Angebot für Mitarbeitende der Bildungshäuser
ErasmusPlus-Mobilitäten in der Erwachsenenbildung
Der Verband der Bildungszentren im ländlichen Raum e.V. ist seit dem 01. Juli 2025 als Partner im ErasmusPlus Programm tätig. In verschiedenen Mobilitäts-Arten können die Mitarbeitenden der Mitgliedshäuser des Verbandes Erwachsenenbildung im internationalen Kontext erfahren.
Über den Tellerrand schauen und neue Bildungsperspektiven im europäischen Ausland kennen lernen - dies ist für die Mitarbeitenden unserer Bildungshäuser durch ErasmusPlus-Mittel möglich. In bestimmten Themenbereichen können Sie sich durch Kurse oder Jobshadowings fortbilden und das Erlernte in die Arbeit im eigenen Haus einbringen.
Eine tolle Möglichkeit der Weiterbildung, die nicht nur die eigene Persönlichkeit stärkt, sondern auch zum bildungspolitischen Dialog in Europa beiträgt.
Unsere Erasmus-Schwerpunkte
- Mutig digitale Wege beschreiten: Die Mitarbeitenden nutzen Digitalisierung als Werkzeug und Inhalt sinnvoll und können Methoden im Bereich Social Media, Hate Speech, KI etc. in ihren Kursen anwenden.

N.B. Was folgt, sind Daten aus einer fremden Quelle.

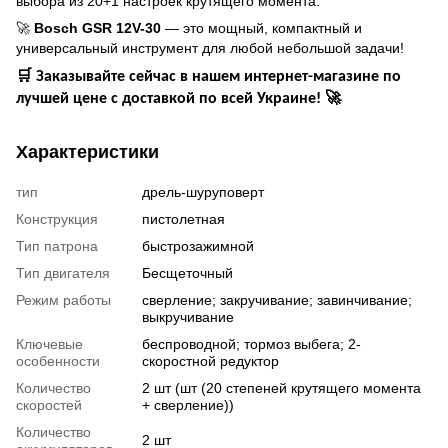
выбора из 20+1 настроек крутящего момента.
🚀
Bosch GSR 12V-30
— это мощный, компактный и
универсальный инструмент для любой небольшой задачи!
🛒
Заказывайте сейчас в нашем интернет-магазине по
🚀
лучшей цене с доставкой по всей Украине!
Характеристики
тип
дрель-шуруповерт
Конструкция
пистолетная
Тип патрона
быстрозажимной
Тип двигателя
Бесщеточный
Режим работы
сверление; закручивание; завинчивание;
выкручивание
Ключевые
беспроводной; тормоз выбега; 2-
особенности
скоростной редуктор
Количество
2 шт (шт (20 степеней крутящего момента
скоростей
+ сверление))
Количество
2 шт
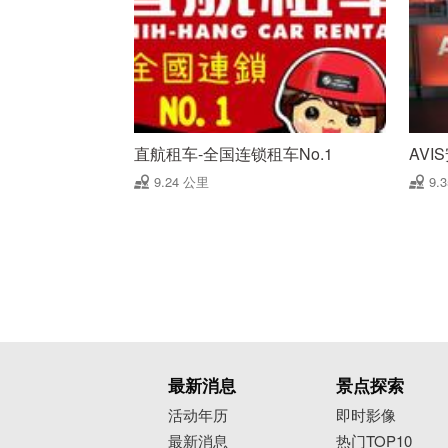
直航租车-全国连锁租车No.1
AV
9.24 公里
9.
最新消息
景点探索
活动年历
即时影像
最新消息
热门TOP10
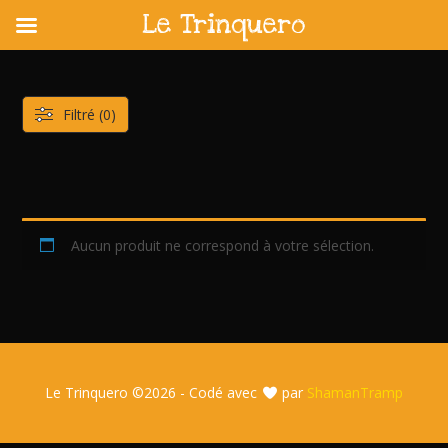
Le Trinquero
Skip
to
content
Filtré (0)
Aucun produit ne correspond à votre sélection.
Le Trinquero ©
2026 - Codé avec
par
ShamanTramp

- Nachhaltige Bildungshäuser in den ländlichen Räumen: neue Dimensionen in ländlichen Gebieten aufzeigen, die Lernenden für die Klimaziele begeistern und die sozial-ökologischeTransformation vermitteln.
- Die Heimvolkshochschulen für alle - diverses und junges Publikum anziehen und fördern.

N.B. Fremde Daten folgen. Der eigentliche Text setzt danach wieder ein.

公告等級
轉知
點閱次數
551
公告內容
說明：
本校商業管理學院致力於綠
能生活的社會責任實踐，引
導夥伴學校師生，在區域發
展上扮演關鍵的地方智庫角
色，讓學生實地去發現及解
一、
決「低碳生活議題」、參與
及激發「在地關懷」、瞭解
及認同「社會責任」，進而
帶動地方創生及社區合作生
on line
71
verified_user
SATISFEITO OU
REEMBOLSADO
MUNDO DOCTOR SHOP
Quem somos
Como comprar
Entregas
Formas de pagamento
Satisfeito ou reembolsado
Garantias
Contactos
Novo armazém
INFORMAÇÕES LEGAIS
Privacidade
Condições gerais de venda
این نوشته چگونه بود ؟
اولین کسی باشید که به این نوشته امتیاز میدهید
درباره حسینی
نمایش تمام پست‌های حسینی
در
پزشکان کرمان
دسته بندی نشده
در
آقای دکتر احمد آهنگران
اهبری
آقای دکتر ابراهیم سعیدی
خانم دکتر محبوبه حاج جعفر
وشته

Das vielfältige Publikum soll auf lange Sicht eine demokratische, plurale Gesellschaft stärken und mitgestalten. - Active Citizenship fördern, Regionalität stärken, extremistischem Gedankengut begegnen - Heimvolkshochschulen sind starke Partner für Ehrenamtliche und Netzwerke in den ländlichen Räumen
Berichte von bisherigen Mobilitäen
Inspiration gesucht? Hier finden Sie Berichte, Videos und Gedichte zu bisherigen Jobshadowings und Kursen nach Dänemark und Irland.
Lerntagebuch von Angela Kraus zum Internationalen Folkemøde in Helsingør, DK
Reflexion von Volkmar Liebig, Jobshadowing in der Rødding Højskole, DK
Die Volkshochschulen sind verkannt.
Sind zwar im ganzen Land bekannt
und wer je einmal verstanden hat,
wozu sie wirklich dienen,
den macht die Ur-Idee schon satt.
Es geht um Demokratie
in einer jeden Højskol‘.
Die funktioniert schon irgendwie –
so denkt ein Tropf, doch der ist hohl!
Zum Glück gibt es ErasmusPlus,
da werden wir mobil belehrt:
Das Reden d‘rüber sei ein Muss!
Nach kurzer Zeit sind wir bekehrt.
Wenn die Entscheidungsträger Klarheit hätten,
wie lediglich mit kleinem Geld
und nicht mit großen Geldflussketten
sich entwickeln könnte unsere Welt:
Eine Antwort wir in Händen hätten,
was die Nation zusammenhält.
Die Moral von der Geschicht‘
heißt dran zu bleiben, weiter handeln,
seid mutig und verzaget nicht!
Es sind die Dinge, oft die kleinen,
die unsere Emotionen wecken,
erzeugen lachen oder weinen –
automatisch wir die Hand ausstrecken.
So geht ein Miteinander ganz bestimmt,
Erkenntnis, auch von Grundtvigs Gnaden.
Sind dann in diesem Sinne froh gestimmt
(eine Stimmung, die uns keiner nimmt)
und können lange uns d’ran laben.
Ein Prinzip verstehen ist, was der Wissende erkennt;
danach handeln ist, was den Klugen von ihm trennt.